Furthermore, the features offered to a user are often limited by clients based on the capabilities (e.g. Last Message Correction) of the locked-to resource. This introduces race conditions and incompatibility when the chat partner switches devices or reads up the conversation from an offline storage / archive.

Proposed change

Eliminate resource locking in XMPP 2.0 entirely. Instead, always send conversational content to the bare JID. Messages sent to the full JID in XMPP 2.0 are specifically addressed to the resource and will not be carbon-copied, as described in the previous section.

It needs to be evaluated whether a limited resource locking mechanism is needed to appropriately route IQs, and which IQs are actually meant for the chat partner's account vs. a specific device.

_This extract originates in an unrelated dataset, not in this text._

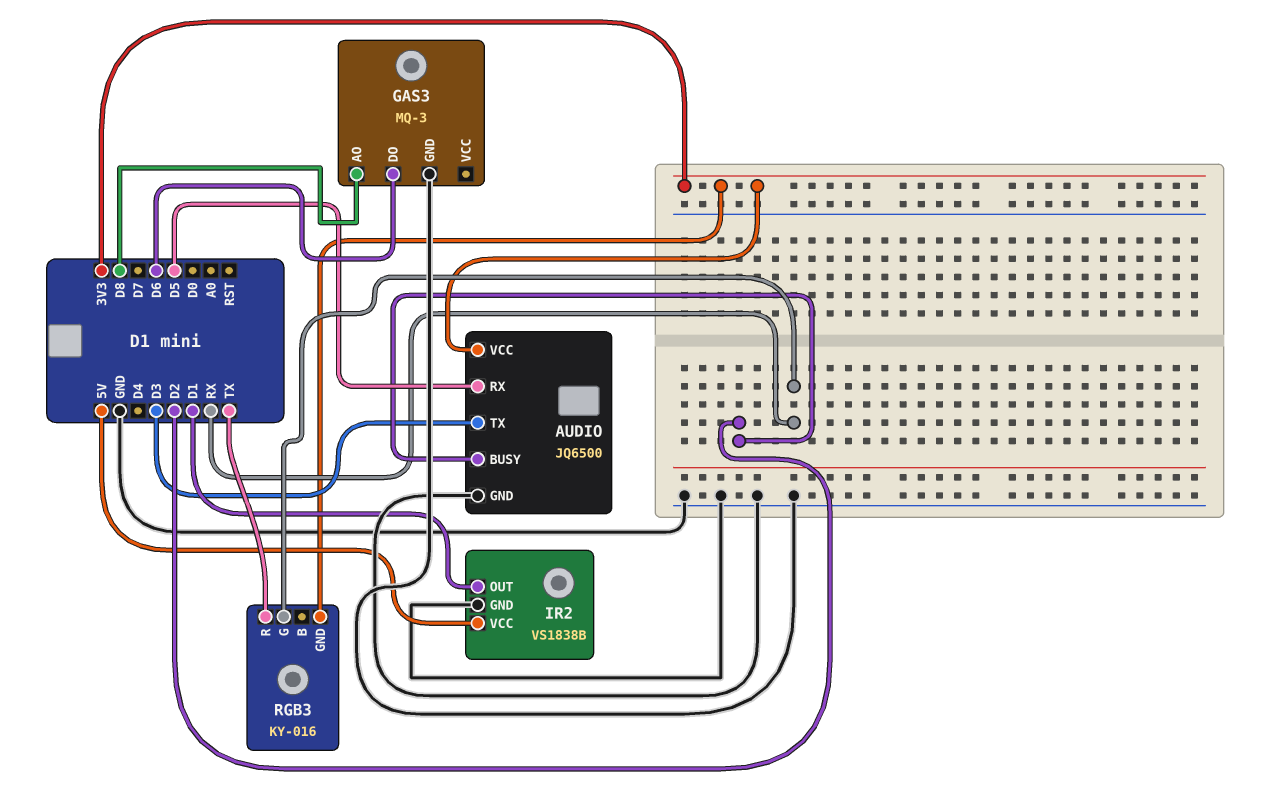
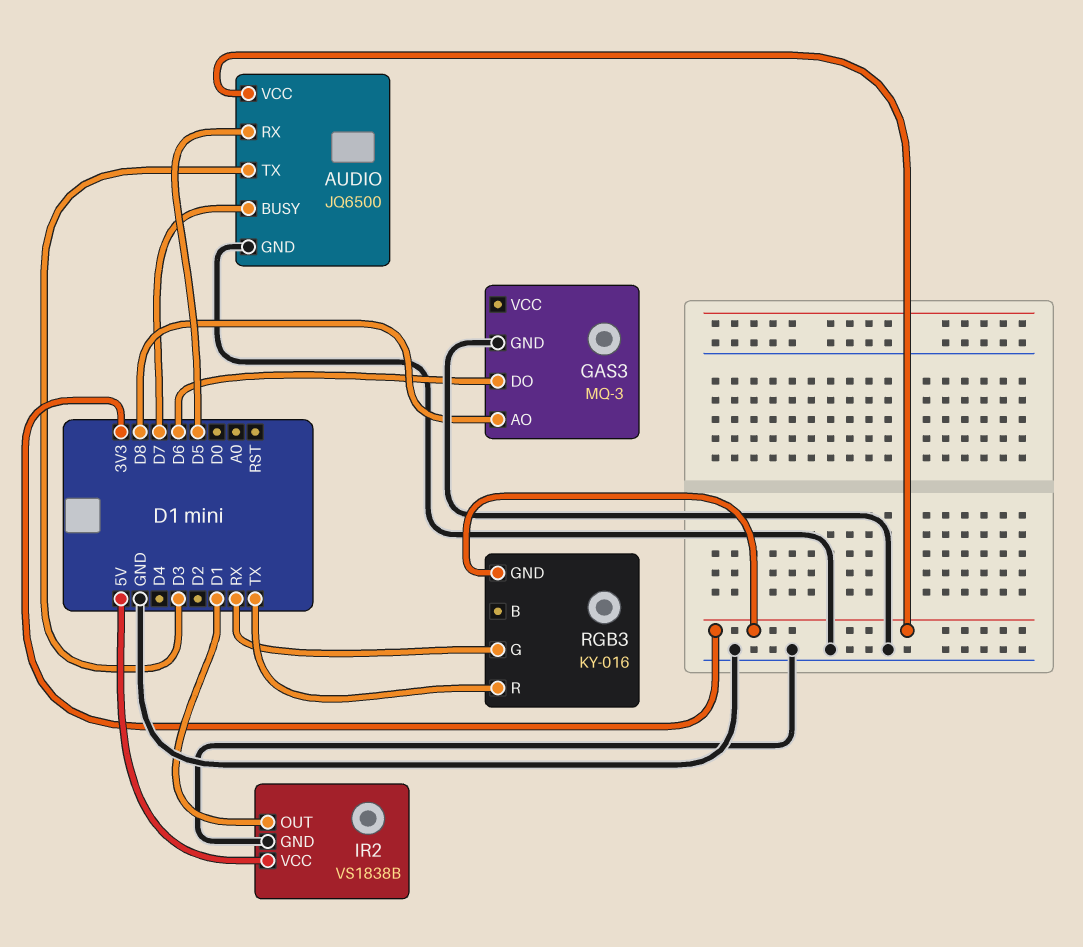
AUDIO pin BUSY: D2 -> D7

Migration path in a hypothetical XMPP 2.0 Session

None needed. Chat conversations work fine without any resource locking today.

Client Session Setup

Current situation

A client that (re)connects to its server needs to perform these steps:

  1. Authenticate (actually: establish an XML stream, convert to TLS, establish a new XML stream, perform SCRAM or some other multi-step auth mechanism)
  2. Attempt Stream Resumption. On success the connection is established, on failure the client needs to continue:
  3. bind a new session
  4. Enable Carbons
  5. Send initial presence
  6. Obtain offline messages
  7. (optionally) query the MAM archive and deduplicate with offline messages
  8. Join MUCs

There is a race condition between enabling Carbons and synchronizing MAM, and the number of steps and round-trips is tremendous.

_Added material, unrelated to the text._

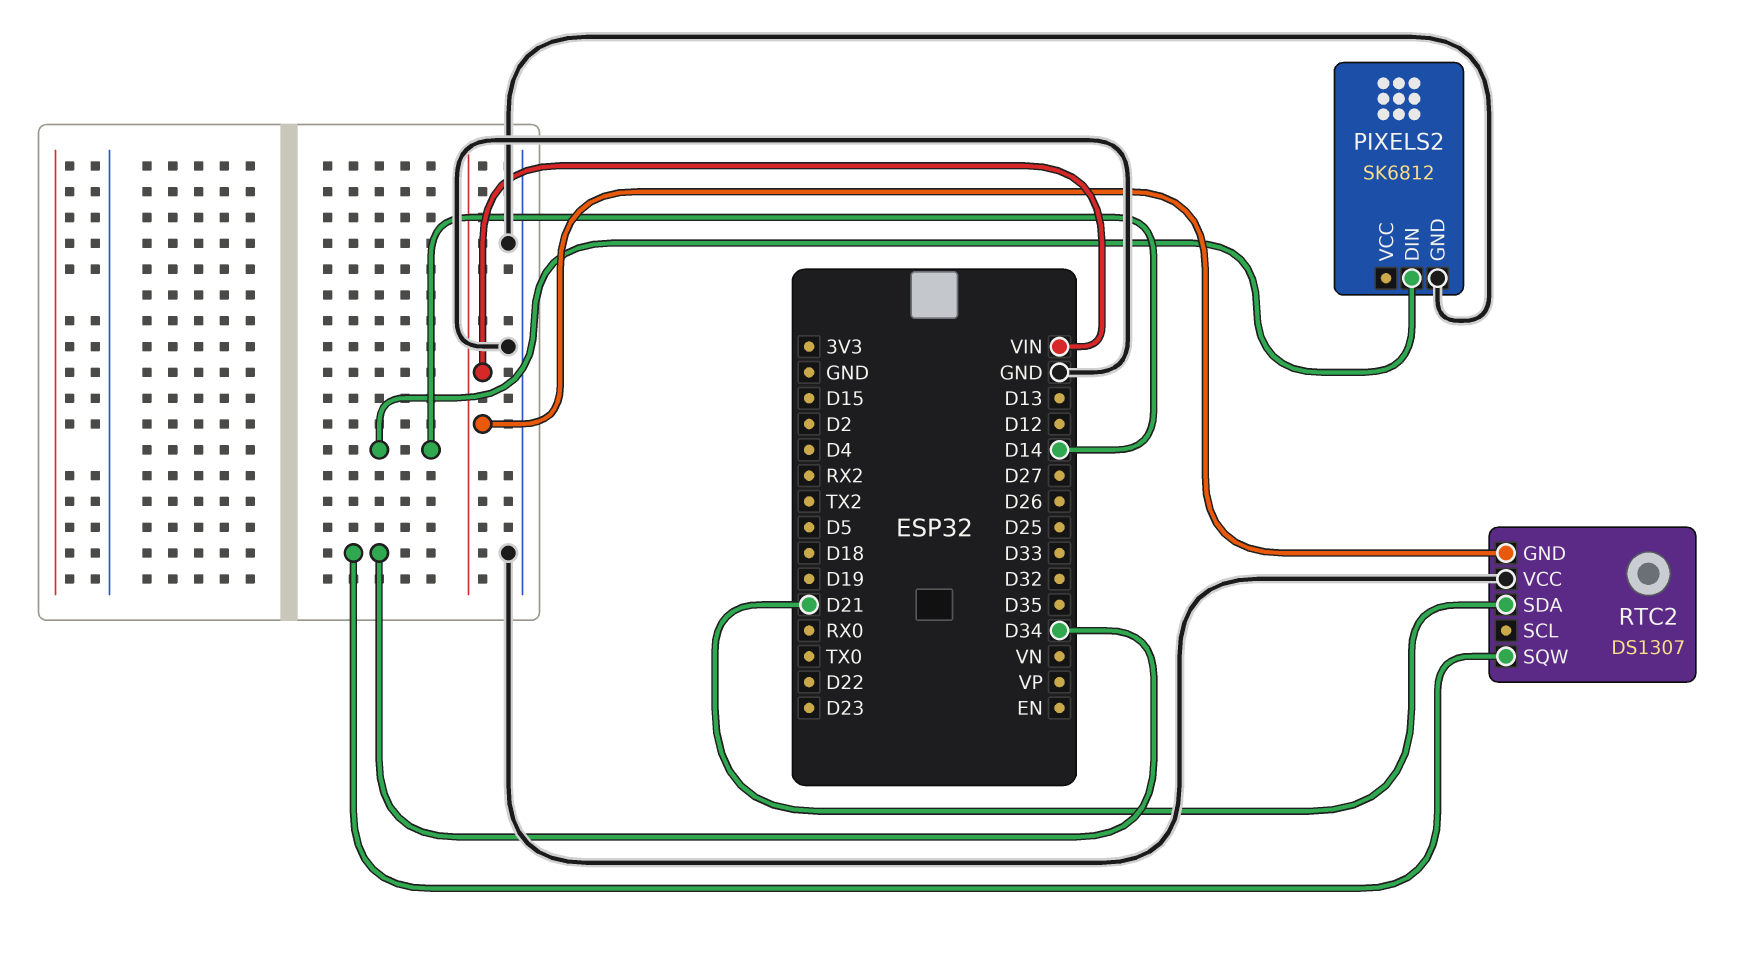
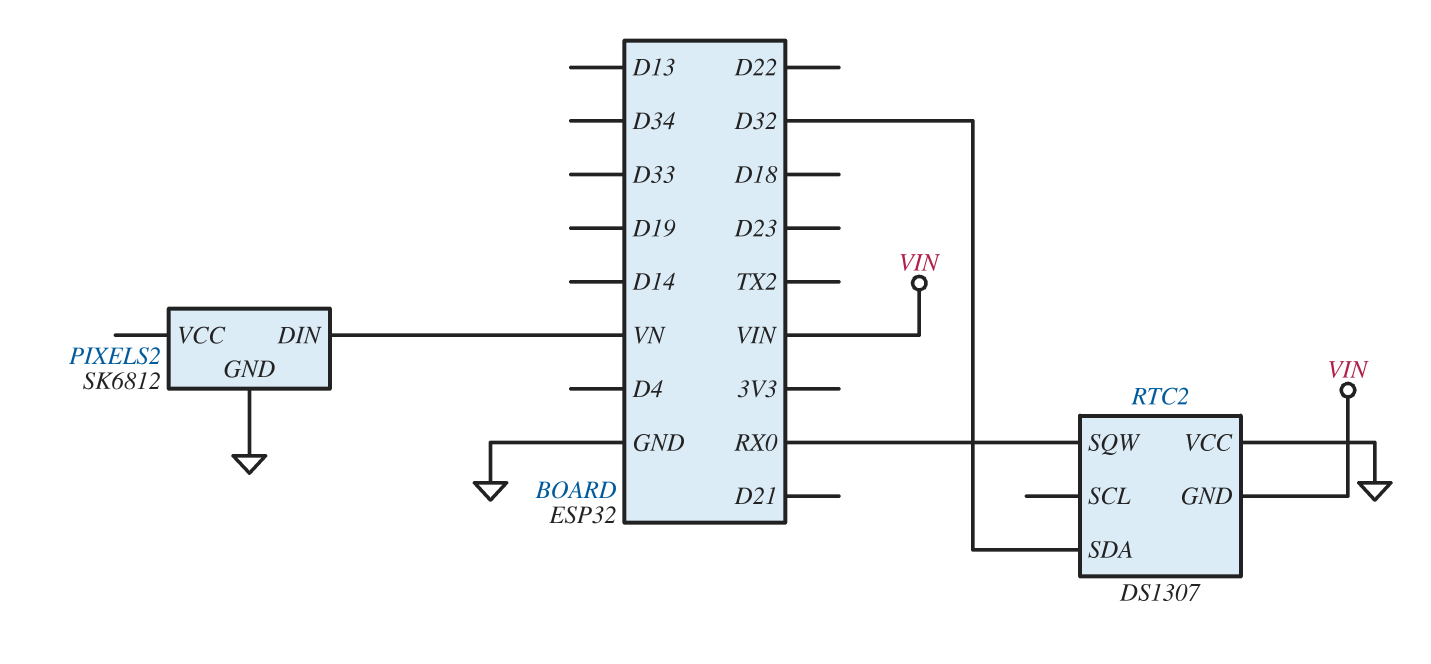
PIXELS2 pin DIN: D14 -> VN
RTC2 pin SDA: D21 -> D32
RTC2 pin SQW: D34 -> RX0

XMPP 2.0 Session Initiation

The client and server must coordinate the required information for a sync as soon as possible:

  1. Authenticate
  2. Client sends a bind2 request containing:
    • stream resumption id (optional, to faciliate Stream Resumption)
    • last-known MAM message-id (optional, to achieve full synchronization)
    • MAM request with a time-delta (optional, alternative to message-id if only the history of the last N time units is needed)
    • initial presence (maybe?)
    • MUCs to join (maybe?)
  3. The server automagically figures out whether to do a stream resumption or a MAM sync and provides according data to the client, generates presence broadcast accordingly

The new session automatically feeds the client all stanzas directed at the client's bare JID, resource, and Carbons of sent messages from other resources. This is a change of routing rules in comparison to core rules and Carbons, and it sends all "persistent" messages to the client.

TODO

  • The MAM subscription thing?
  • Sent carbons
  • clarify routing rules with respect to message type
  • are there protocols between clients mixing messages and IQs? are they affected in any way by the routing rules?